The three volume, unabridged version is perhaps a little too much for the average reader, though an important source for scholars, in that it goes into great detail. It names names, places, dates. But there is also an “approved” abridged version, and this is more suited to the general reader. The book documents Solzhenitsyn’s own confinement, the horrors and the humiliations he both suffered and witnessed, also what he learned by a process of self reflection and from the observation of his fellow prisoners, how they coped, how they held body and soul together, how they protected their dignity. His conclusion was as profound as it was unexpected, that he could not view the Gulag as an alien system, one that had been unjustly imposed upon him by some external agency, that indeed he was in some way responsible, not only for his confinement within the system, but for the very existence of that system in the first place.

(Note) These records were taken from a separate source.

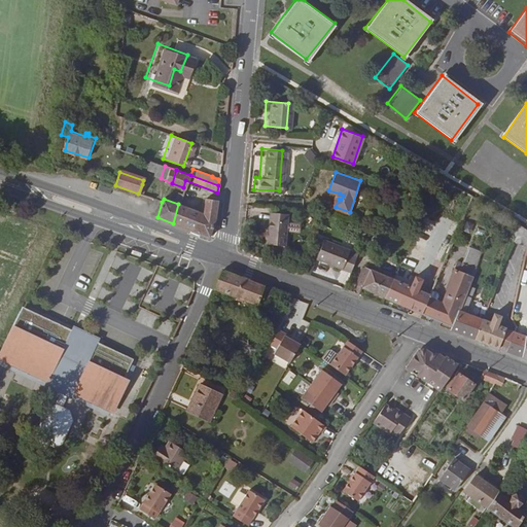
[(208,237),(214,218),(216,201),(204,199),(199,213),(178,204),(173,223),(208,237)]
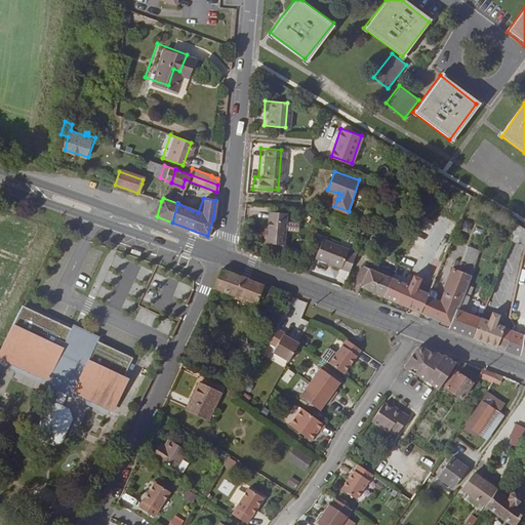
[(259,240),(279,241),(282,210),(266,208),(264,230),(260,230),(259,240)]
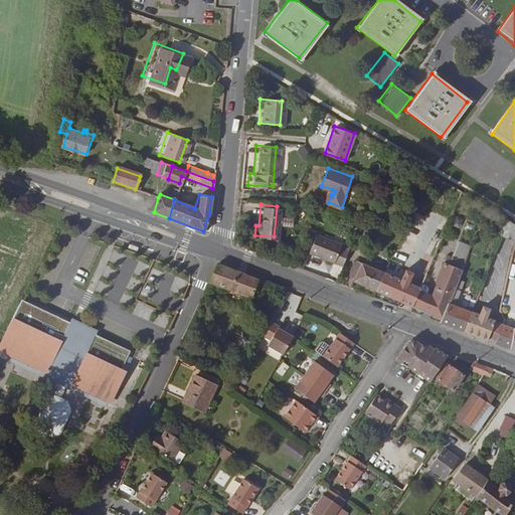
[(316,235),(309,254),(343,267),(348,252),(349,248),(316,235)]
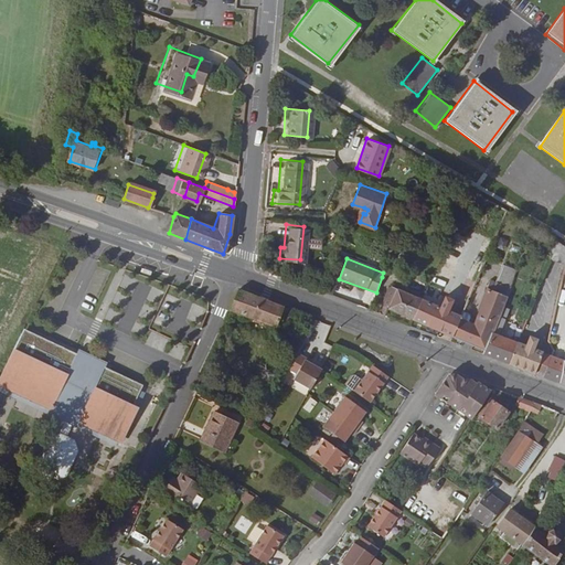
[(493,285),(488,283),(476,313),(480,318),(477,328),(469,345),(483,351),(493,324),(514,272),(501,266),(493,285)]
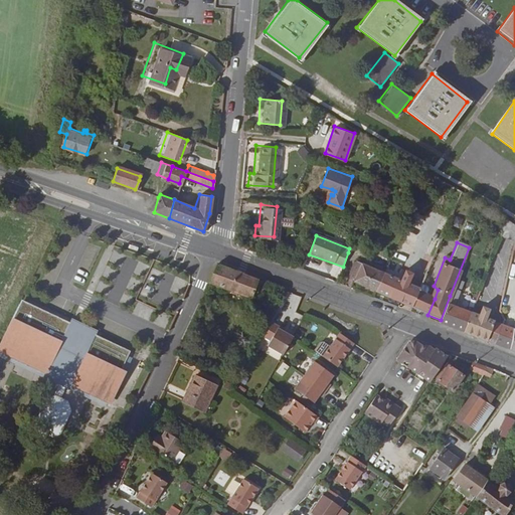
[(345,279),(352,283),(375,292),(382,275),(353,262),(345,279)]
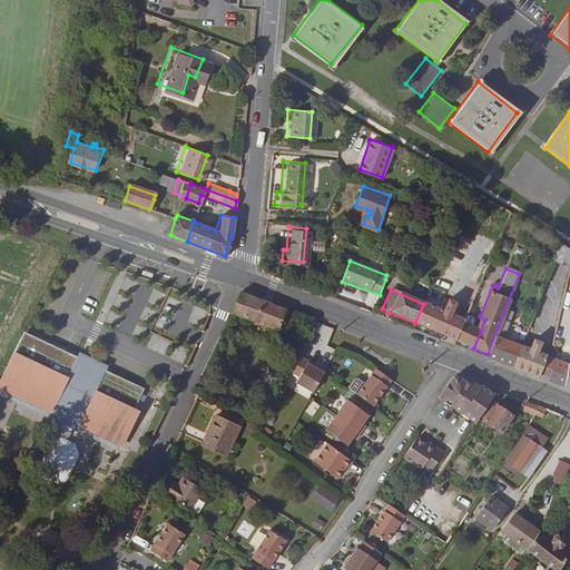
[(287,325),(295,328),(302,318),(244,294),(238,295),(229,313),(283,334),(287,325)]
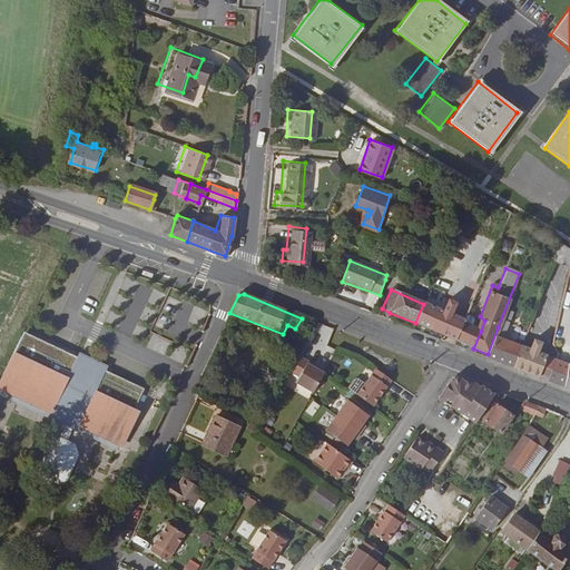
[(414,324),(453,341),(461,322),(462,321),(433,307),(433,305),(426,302),(425,305),(423,304),(415,323),(414,324)]
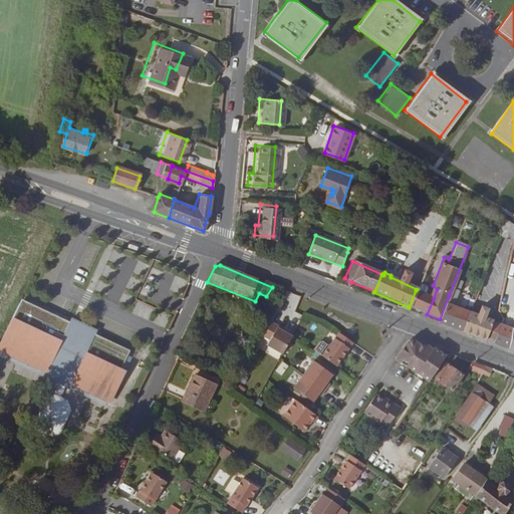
[(434,298),(437,289),(433,285),(429,296),(434,298)]
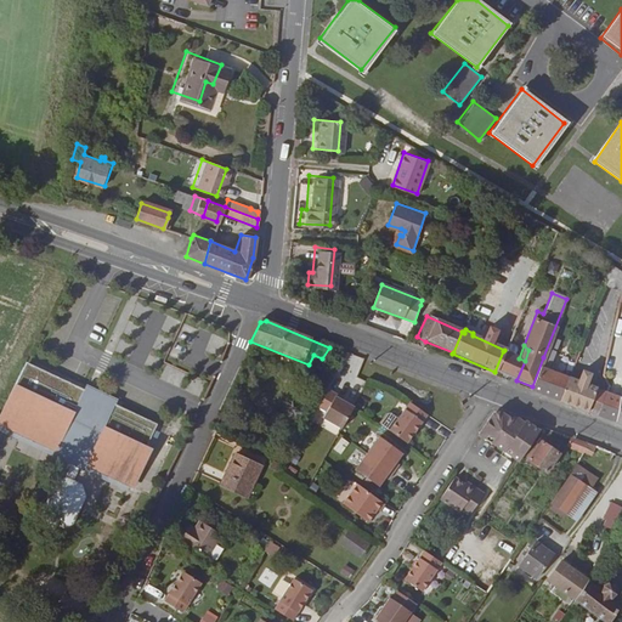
[(346,356),(348,355),(340,351),(334,365),(340,367),(346,356)]
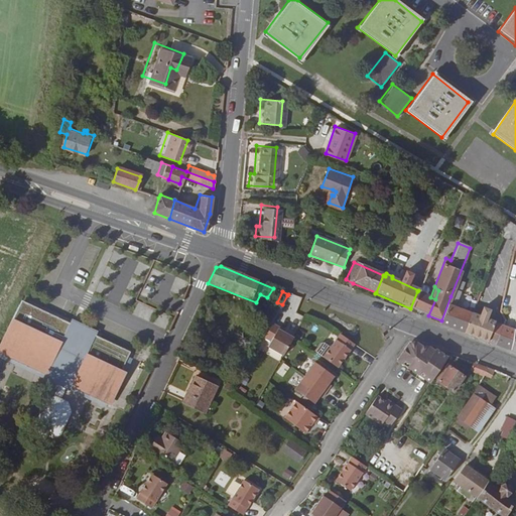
[(422,313),(428,296),(417,291),(410,308),(422,313)]
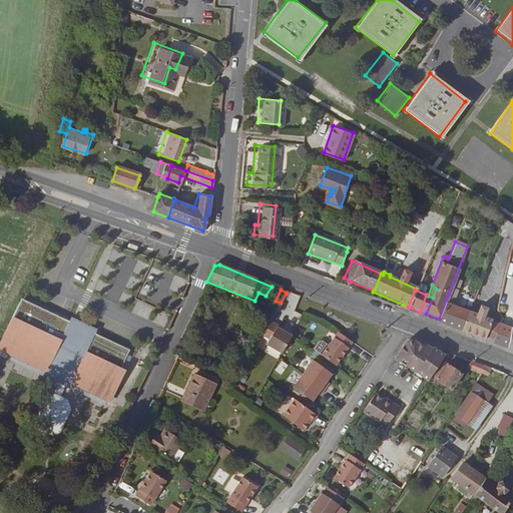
[(433,298),(428,296),(426,295),(420,312),(426,314),(433,298)]
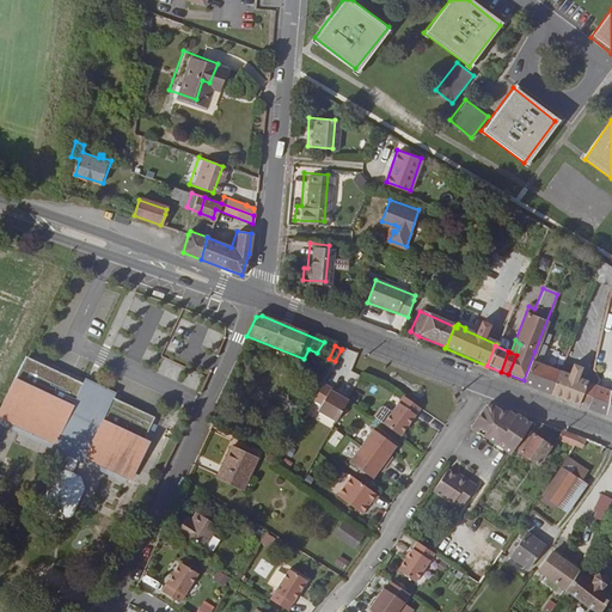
[(524,380),(522,384),(550,395),(558,372),(538,363),(540,354),(534,352),(524,380)]
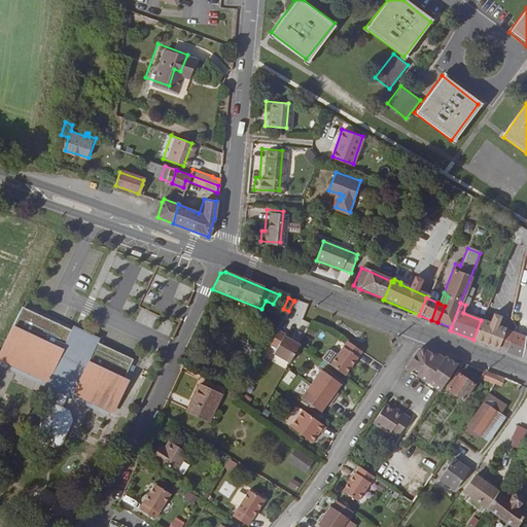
[(132,363),(25,312),(2,356),(109,409),(132,363)]
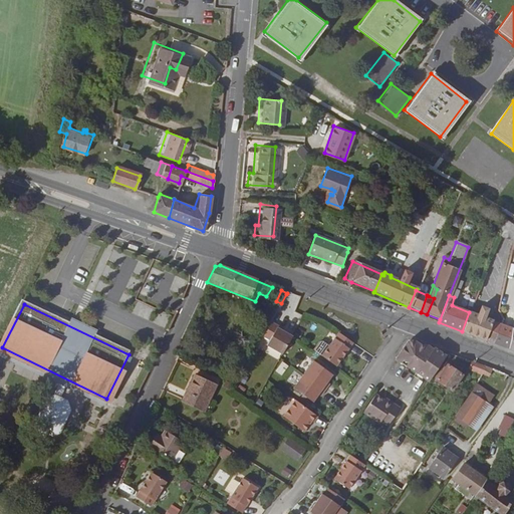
[(469,312),(462,331),(494,343),(500,324),(484,317),(488,309),(481,306),(477,315),(471,312),(469,312)]
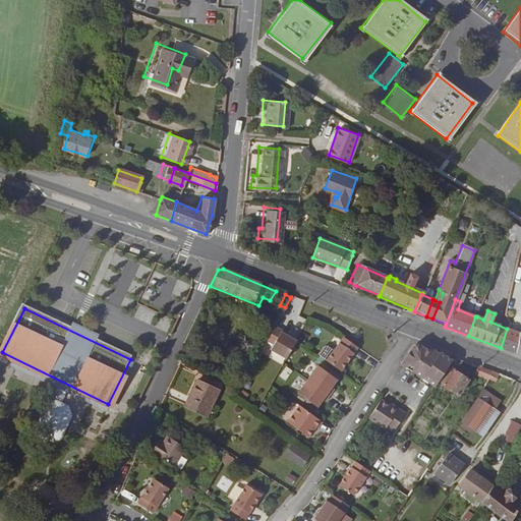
[(271,351),(285,360),(296,343),(281,334),(282,332),(276,328),(267,342),(274,347),(271,351)]
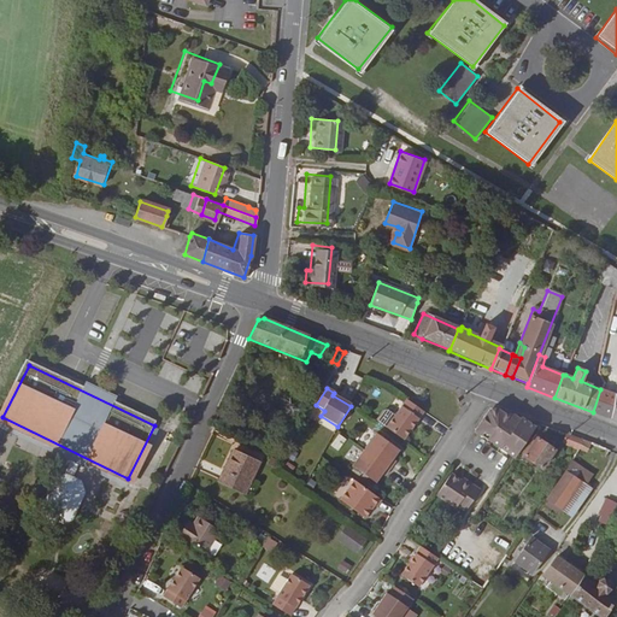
[(593,412),(616,421),(616,394),(600,389),(593,412)]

The psychoanalyst Carl Jung, warned us that man himself was the danger, not just some men but all men – that we carry within us the seed of our own destruction, that evil follows us around because we are unable to see it in our own hearts, and that without at least a rudimentary process of self reflection that dark seed will grow to do untold damage either to us, personally, or to those around us.

In the absence of religion, we think we can entrust the development of the psyche and the control of our excesses by a secular ideology, be that Marxism or Free Market Capitalism, but there’s something in us that seeks what, for want of a better term, we must call spiritual growth. There is a religious function within us that seeks knowledge of ourselves and our place in the universe. If ignored, we fall prey to the shadow forces within us; we are easily seduced, easily manipulated by the darker archetypal patterns of behaviour; a newspaper headline screams “death to the traitors”, and we see red, and wish death upon all traitors, however loosely they be defined. Only reflection bids us pause, bids us think, and grants sufficient space for the better side of our nature to win through.

Religion once fulfilled that role, but given the mess of the last few centuries it’s clear it didn’t do a very good job in sparing us from ourselves. In the absence of religion, psychoanalysis and various self help movements offer an alternative, but we’ve had a century of those and things only seem to be getting worse. Perhaps then evil is like any other pestilence that circles the world. It’s simply a fact of nature and, like Solzhenitsyn achieved, by a process of strenuous and unrelenting self analysis, all any of us can do is recognise the potential for evil in our own hearts and find the best way of subverting it, even if it takes us to the end of our days.